El ataque se habría producido entre el 11 de Enero y el 13 de Enero. El atacante se identifica con el nombre de VeriMal y se cree que el anuncio ha estado expuesto a hasta a 5 millones de Mac en el periodo indicado.
Como decimos, el malware se encuentra en un anuncio del popular programa Adobe Flash Player. Este tipo de anuncios aparece con cierta frecuencia en la navegación por internet. Pero en cualquier caso, aunque hayas navegado por la página que contiene este malware, infectarse implica descargar el archivo y abrirlo. Por lo tanto, con tan solo cumplir unos requisitos mínimos de seguridad, como no descargar o, por supuesto, no instalar contenido que no proviene de sitios de confianza, es más que suficiente para no infectarse.
El malware es un troyano que recibe el nombre de Shlayer. Este método de infección avanzado engaña a los sistemas de protección, pues oculta el archivo malicioso en un anuncio visible. Para ello utiliza esteganografía , que requiere un código no malicioso que actúa como pantalla, para engañar a los programas de detección.
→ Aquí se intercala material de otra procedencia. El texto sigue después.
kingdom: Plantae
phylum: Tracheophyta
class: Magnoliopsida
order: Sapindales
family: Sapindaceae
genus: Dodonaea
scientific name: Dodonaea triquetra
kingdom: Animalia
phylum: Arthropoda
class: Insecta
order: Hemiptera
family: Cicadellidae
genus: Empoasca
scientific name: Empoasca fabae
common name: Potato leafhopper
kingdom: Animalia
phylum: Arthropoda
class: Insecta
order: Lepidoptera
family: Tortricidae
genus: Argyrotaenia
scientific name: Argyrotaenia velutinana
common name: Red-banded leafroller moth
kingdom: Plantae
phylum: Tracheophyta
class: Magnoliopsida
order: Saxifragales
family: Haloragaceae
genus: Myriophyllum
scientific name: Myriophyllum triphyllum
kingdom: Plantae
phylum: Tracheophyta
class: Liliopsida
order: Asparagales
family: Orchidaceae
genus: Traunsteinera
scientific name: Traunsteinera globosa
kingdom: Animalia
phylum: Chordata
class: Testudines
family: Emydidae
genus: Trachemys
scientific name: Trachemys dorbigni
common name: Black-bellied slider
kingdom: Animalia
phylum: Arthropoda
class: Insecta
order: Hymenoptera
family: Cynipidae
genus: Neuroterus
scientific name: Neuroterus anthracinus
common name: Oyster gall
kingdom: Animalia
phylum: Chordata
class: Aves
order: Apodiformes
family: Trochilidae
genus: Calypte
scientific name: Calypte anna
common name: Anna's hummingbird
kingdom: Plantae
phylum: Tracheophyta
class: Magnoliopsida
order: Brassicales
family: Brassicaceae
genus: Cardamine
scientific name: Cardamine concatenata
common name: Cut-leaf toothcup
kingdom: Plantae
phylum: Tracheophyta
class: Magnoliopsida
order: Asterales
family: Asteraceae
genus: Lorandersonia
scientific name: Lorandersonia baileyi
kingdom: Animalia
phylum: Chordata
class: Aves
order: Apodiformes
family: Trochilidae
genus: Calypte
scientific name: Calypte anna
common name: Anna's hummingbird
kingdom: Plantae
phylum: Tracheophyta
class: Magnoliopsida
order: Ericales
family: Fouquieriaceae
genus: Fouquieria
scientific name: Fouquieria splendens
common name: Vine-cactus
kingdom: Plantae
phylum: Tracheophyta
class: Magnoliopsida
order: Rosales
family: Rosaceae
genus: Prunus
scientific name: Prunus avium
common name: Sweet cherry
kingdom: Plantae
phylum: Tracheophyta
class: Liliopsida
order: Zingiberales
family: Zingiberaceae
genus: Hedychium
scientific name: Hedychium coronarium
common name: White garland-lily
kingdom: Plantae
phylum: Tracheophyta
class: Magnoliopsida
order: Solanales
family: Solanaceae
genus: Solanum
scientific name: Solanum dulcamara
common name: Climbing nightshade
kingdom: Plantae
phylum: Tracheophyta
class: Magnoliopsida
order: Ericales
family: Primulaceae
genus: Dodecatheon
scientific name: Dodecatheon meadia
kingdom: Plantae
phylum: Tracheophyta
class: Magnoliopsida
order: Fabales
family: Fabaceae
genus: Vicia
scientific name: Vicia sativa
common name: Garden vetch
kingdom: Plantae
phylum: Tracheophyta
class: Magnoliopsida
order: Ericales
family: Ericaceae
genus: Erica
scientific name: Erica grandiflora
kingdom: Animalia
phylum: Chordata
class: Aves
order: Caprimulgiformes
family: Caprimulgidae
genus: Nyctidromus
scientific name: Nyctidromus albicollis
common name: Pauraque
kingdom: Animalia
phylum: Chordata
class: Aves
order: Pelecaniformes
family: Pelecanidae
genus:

Según Eliya Stein, de Confiant:
A medida que la detección de malware continúa madurando, los atacantes más sofisticados están empezando a aprender que los métodos obvios de ocultación ya no están haciendo el trabajo, los ocultadores comunes de JavaScript dan como resultado un «tipo muy particular de galimatías.
Por último, Etein avanza que:
las técnicas como la esteganografía son útiles para el contrabando de cargas útiles sin depender de cadenas codificadas en hex o tablas de búsqueda voluminosas.
VeryMal había realizado ataques similares en el pasado, tanto a macOS como iOS.